Every traveler everywhere balked at this newest fad trend thing because we've all been doing it for as long as we've been traveling. Eating is as much of the reason most travelers travel as seeing ancient ruins and touring museums and hiking on the Great Wall. It's an inherent, inextricable aspect of the whole business.

So. Culinary travel? It's not a thing because it's built in to the experience of a new destination as it is.

Phew. That was supposed to be my intro to eating in Tulum. I mucked it up and ranted instead! So let's just get to the good food, shall we?

Culinary travel. Hrmph! 

Charlie's (~$20-30 for two, including margaritas)
Warm up your palette and tolerance for spice at Charlie's, a Tulum staple known for their strong, handmade margaritas. Charlie's is located in town next to the ADO bus station. You can't miss it! We loved the chorizo empanadas and house made quacamole.

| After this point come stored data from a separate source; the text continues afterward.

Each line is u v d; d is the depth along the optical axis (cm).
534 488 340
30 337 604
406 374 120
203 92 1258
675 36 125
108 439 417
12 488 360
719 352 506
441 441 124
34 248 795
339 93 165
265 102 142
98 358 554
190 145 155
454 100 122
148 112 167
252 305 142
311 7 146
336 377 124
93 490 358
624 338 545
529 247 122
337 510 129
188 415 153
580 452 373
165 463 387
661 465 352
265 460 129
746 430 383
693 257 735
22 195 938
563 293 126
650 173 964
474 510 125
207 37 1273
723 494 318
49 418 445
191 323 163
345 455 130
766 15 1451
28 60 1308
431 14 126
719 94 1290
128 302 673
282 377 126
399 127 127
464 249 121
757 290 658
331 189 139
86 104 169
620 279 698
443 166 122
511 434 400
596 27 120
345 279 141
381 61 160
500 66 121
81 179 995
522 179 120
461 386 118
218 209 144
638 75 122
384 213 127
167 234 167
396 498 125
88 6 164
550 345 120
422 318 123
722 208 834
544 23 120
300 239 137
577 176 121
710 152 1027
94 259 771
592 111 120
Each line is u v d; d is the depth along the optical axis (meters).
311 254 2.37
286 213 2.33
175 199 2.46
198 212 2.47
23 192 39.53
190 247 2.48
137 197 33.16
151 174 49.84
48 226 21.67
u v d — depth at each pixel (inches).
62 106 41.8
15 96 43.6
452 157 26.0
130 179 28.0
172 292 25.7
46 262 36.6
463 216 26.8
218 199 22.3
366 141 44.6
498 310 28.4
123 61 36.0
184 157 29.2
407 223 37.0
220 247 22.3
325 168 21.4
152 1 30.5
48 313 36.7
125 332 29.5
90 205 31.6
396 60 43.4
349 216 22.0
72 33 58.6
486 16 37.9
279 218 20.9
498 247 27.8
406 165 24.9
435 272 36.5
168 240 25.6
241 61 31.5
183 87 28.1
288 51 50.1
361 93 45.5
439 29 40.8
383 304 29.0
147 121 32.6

Tacoqueto (around $6 per person)
My favorite meal of the entire trip came from Tacoqueto, the hyper locals spot that's so homemade and local, I had to use my nominal Spanish to ask what was on the day's menu. Fortunately for me, since I couldn't catch everything the chef/hostess/server told me, there's an open kitchen in the back with vats of what's on the menu for that day. They obliged the crazy American girl by letting me order two dishes and giving me half portions of each. I would fly all the way back to Cancun and take the two hour bus ride to Tulum for the spicy Mexican chicken & noodle soup and meatballs in tomato sauce I had. Tacoqueto is on the south end of town, across the street from a bike rental shop. One of our taxi drivers told us it was his favorite restaurant in Tulum, and now it's mine, too.


Taqueria el Carboncito ($12 for two, generously)
I don't have a good picture of this tiny thatched roof shack with plastic tables and chairs, but it was our second favorite meal of the trip, after Tacoqueto. The specialty is tacos al pastor, and they were bomb. It was Zan's first time having al pastor, and I loved introducing him to it. It's located in town, just north of Tacoqueto. There's another al pastor place, as well, almost directly across the street from Carboncito.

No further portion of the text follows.